Chapter 25 - More Apple Dreams



These were different times now and the music itself was beginning to change. Glitter and glam still had its roots firmly planted in rock but the music was starting to gravitate toward more of a moronic, hypnotic dance beat with four on the floor. The first record I heard that I liked in that vein was Jive Talking by the Bee Gees in early 1975. BJ, who was now the main DJ at the crows nest upstairs at the Rainbow, would play that record until the grooves wore so thin you could almost see right through it. Of course there were other records making their way to the forefront like: The Hustle by Van McCoy and the Soul City Symphony, but we already had an introduction to disco music with Isaac Hayes and Barry White as early as 1971. Let's not forget the Hues Corporation's Rock the Boat and Kung Fu Fighting by Biddu and Carl Douglas. Thank God for bands like The Eagles and ELO and of course I was following all the solo efforts of The Beatles with a passionate devotion
We were determined not to let, what we hoped would be a brief distraction in the music, get in the way of what we wanted to accomplish. It has always been my creed; to play the music I like and eventually if I still like it most people will like it too. Simple enough?

* **Given data**:
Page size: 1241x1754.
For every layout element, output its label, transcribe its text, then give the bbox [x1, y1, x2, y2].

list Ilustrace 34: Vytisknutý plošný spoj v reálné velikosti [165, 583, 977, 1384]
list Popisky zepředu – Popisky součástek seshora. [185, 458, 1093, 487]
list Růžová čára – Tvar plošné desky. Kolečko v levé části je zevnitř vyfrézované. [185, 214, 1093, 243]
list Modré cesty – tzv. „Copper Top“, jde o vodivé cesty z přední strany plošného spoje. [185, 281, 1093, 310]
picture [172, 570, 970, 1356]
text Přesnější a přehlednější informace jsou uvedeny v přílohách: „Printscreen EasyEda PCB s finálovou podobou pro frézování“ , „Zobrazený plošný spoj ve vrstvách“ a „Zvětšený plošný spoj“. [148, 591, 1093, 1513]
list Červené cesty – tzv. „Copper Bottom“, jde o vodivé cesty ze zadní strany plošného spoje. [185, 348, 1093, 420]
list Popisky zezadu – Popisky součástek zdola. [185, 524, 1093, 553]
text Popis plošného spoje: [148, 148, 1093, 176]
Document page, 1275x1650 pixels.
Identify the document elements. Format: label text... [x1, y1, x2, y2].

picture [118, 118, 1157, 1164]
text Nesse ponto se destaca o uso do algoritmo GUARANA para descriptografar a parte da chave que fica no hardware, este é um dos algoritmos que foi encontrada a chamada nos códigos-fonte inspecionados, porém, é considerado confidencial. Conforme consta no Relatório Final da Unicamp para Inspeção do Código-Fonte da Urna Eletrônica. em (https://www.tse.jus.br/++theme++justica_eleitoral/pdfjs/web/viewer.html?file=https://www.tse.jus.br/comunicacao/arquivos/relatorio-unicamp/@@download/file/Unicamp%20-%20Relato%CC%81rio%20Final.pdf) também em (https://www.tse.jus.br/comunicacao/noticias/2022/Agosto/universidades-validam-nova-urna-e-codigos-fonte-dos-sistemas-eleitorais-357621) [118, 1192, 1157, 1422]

* **Goal of the exercise**:
Please pick up the chapter on the mid-1970s shift toward disco above, continuing after its final sentence.

* **Result**:
One record that really spoke to me was John Lennon's Walls and Bridges album. I remember living this record as if it was speaking to me personally especially the track, # 9 Dream. It still is speaking. "Was it a dream, was it all a dream?". When I walked into a bank on Santa Monica Blvd. and San Vincente, all I could see was the Steel and Glass. So much happened in that square mile from Santa Monica to Sunset, from Larrabee to La Cienega.
Stephen was at his usual haunt, The Old World, with his girlfriend, Robin, and his ring was still on his finger but for how long nobody knew. Stephen noticed that the genius, George Martin, was sitting having breakfast with a small group of people. He must have been gawking and whispering to Robin like a little girl at a Justin Beiber concert. I say must have, because I would have acted the same way, This is George Martin, the Beatles producer and arranger and the perfect mentor for Silverspoon, now that Mal Evans, a non-producer had left the project.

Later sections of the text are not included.